-- Exercise tasks --
**A)** According to the Big Data passage, how are the limits of Big Data methodologies often addressed?
**B)** Transcribe the entries below line by line, and leave the pictures out of your answer.

Parks, therefore, proffered a methodological definition of Big Data research as "the analysis of large social networks (including online networks such as Twitter), automated data aggregation and mining, web and mobile analytics, visualization of large datasets, sentiment analysis/opinion mining, machine learning, natural language processing, and computer-assisted content analysis of very large datasets" (2014, p. 355). As the field evolves, the limits of these Big Data methodologies are also being recognized and addressed - often by combining multiple techniques that offset each other's shortcomings Lewis, Zamith, & Hermida, 2013;Shahin, 2016a,2016b.
Research on Big Data
As several scholars acknowledge, the idea of Big Data as a social phenomenon goes beyond issues of data volumes and processing speeds Boyd & Crawford, 2012;Crawford, Miltner, & Gray, 2014;Mahrt & Scharkow, 2013;Manovich, 2012. Big Data has enabled and empowered a range of institutions and practices that are changing the world as we know it (see also,Shah, Cappella, & Neuman, 2015. Understanding them and their impact constitutes research on Big Data.

-- Materials provided --
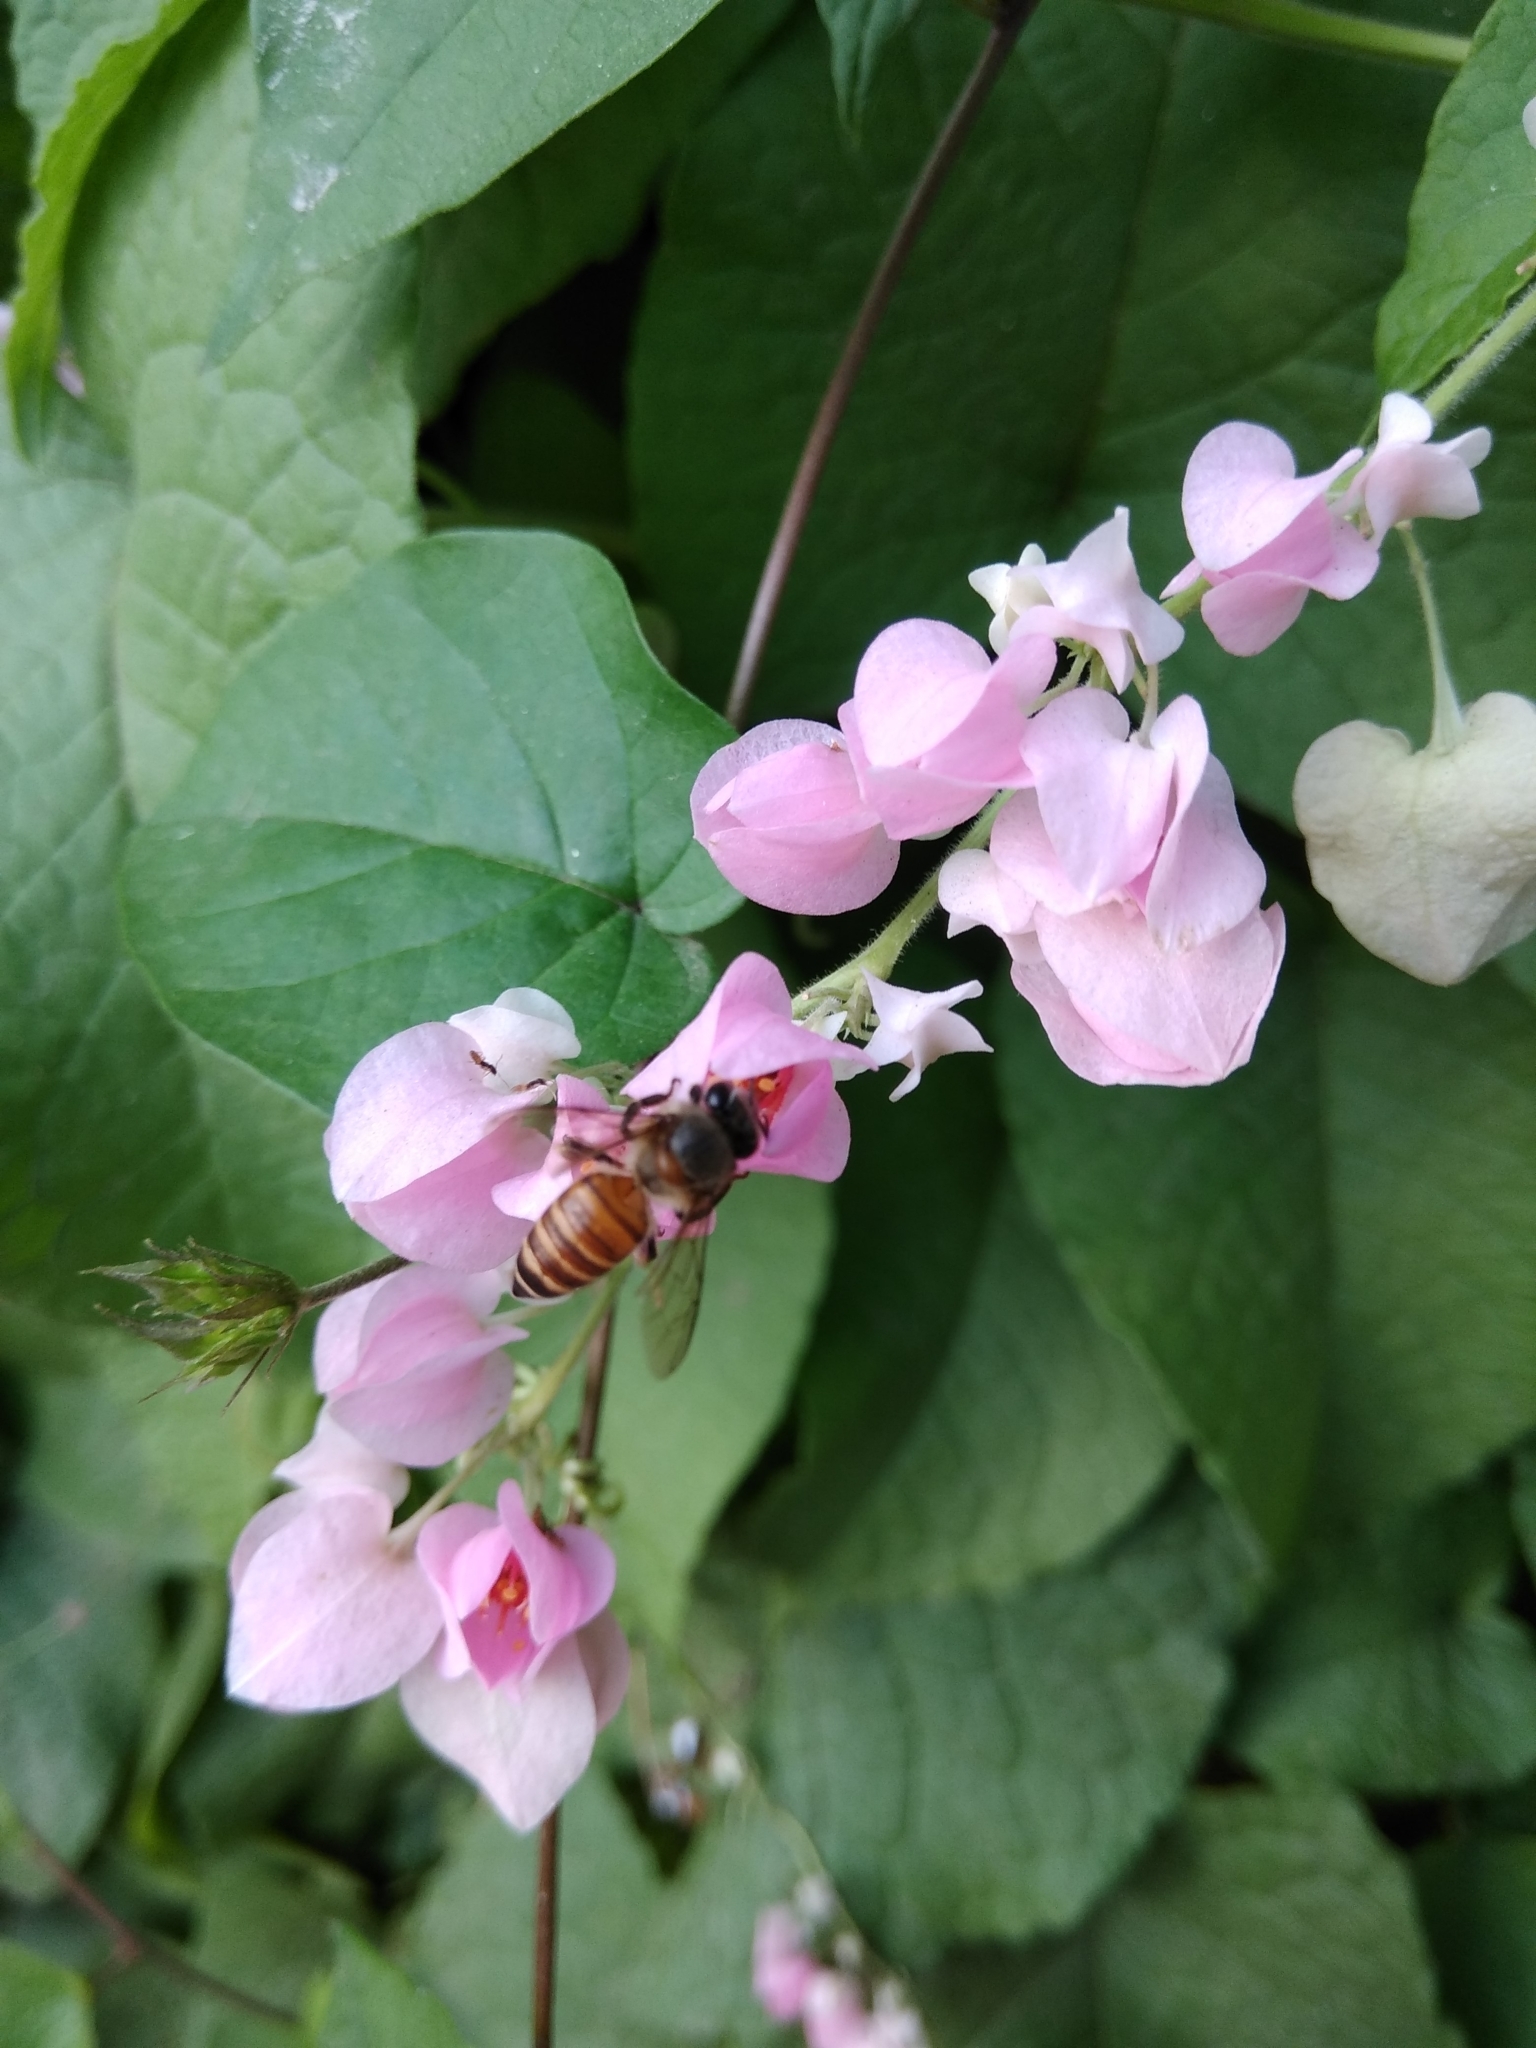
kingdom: Animalia
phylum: Arthropoda
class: Insecta
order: Hymenoptera
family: Apidae
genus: Apis
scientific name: Apis cerana
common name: Honey bee
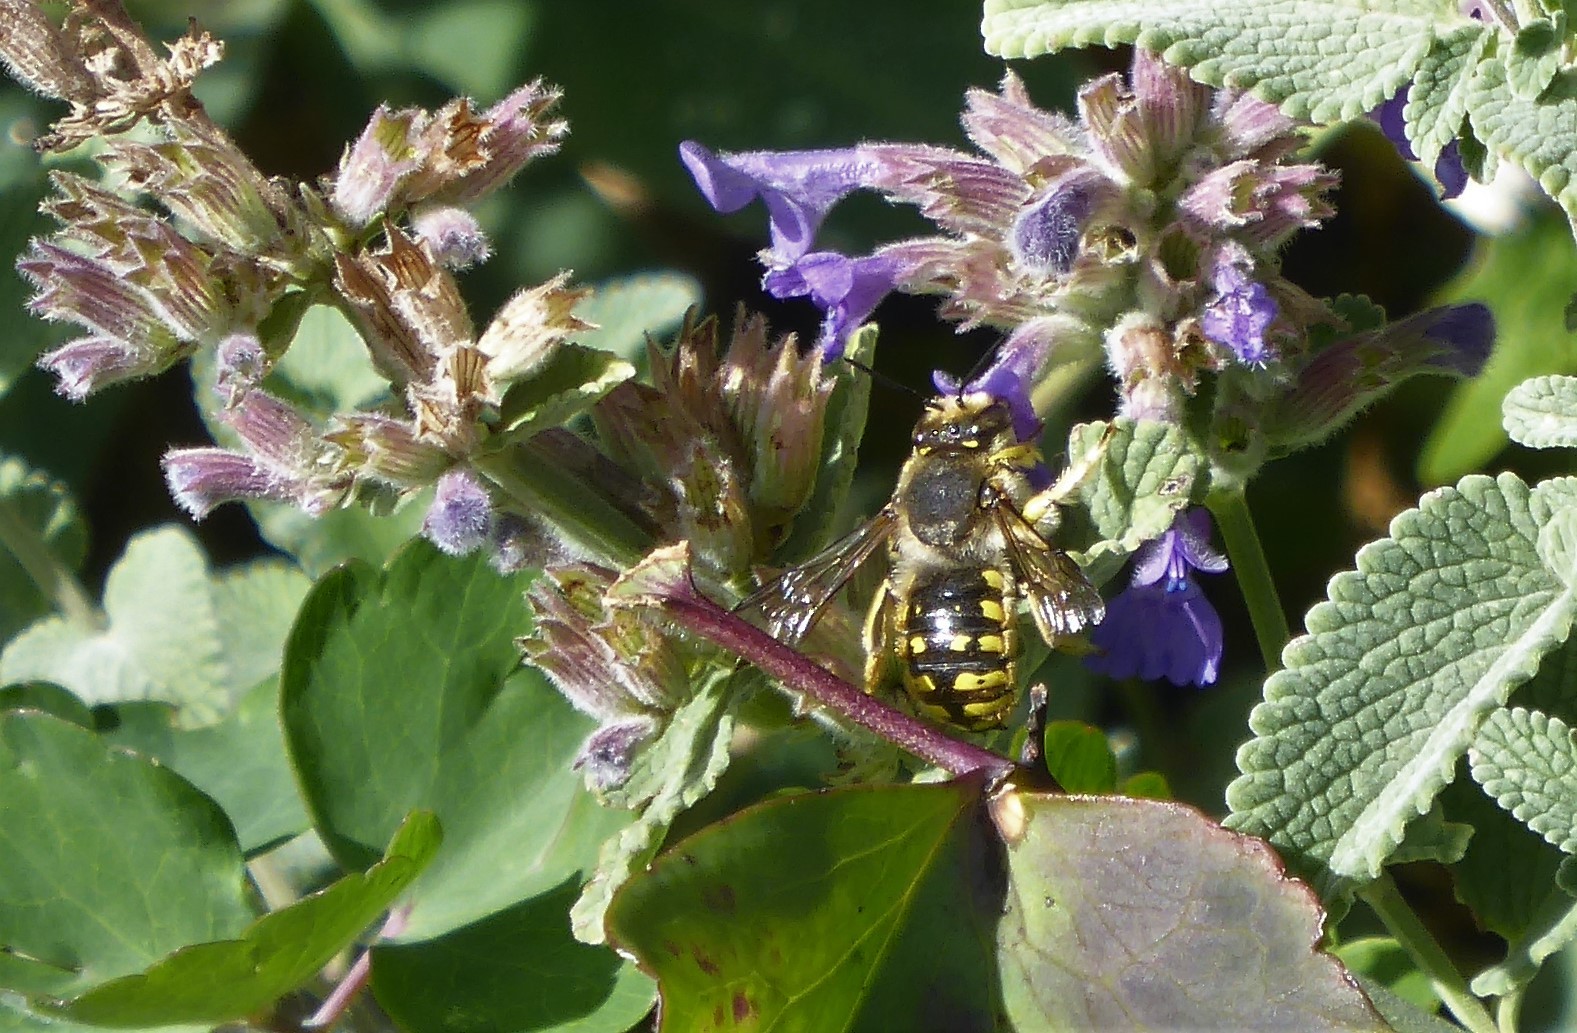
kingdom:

-- Results for each task --
**A)** By combining multiple techniques that offset each other's shortcomings.

**B)**
kingdom: Animalia
phylum: Arthropoda
class: Insecta
order: Hymenoptera
family: Apidae
genus: Apis
scientific name: Apis cerana
common name: Honey bee
kingdom:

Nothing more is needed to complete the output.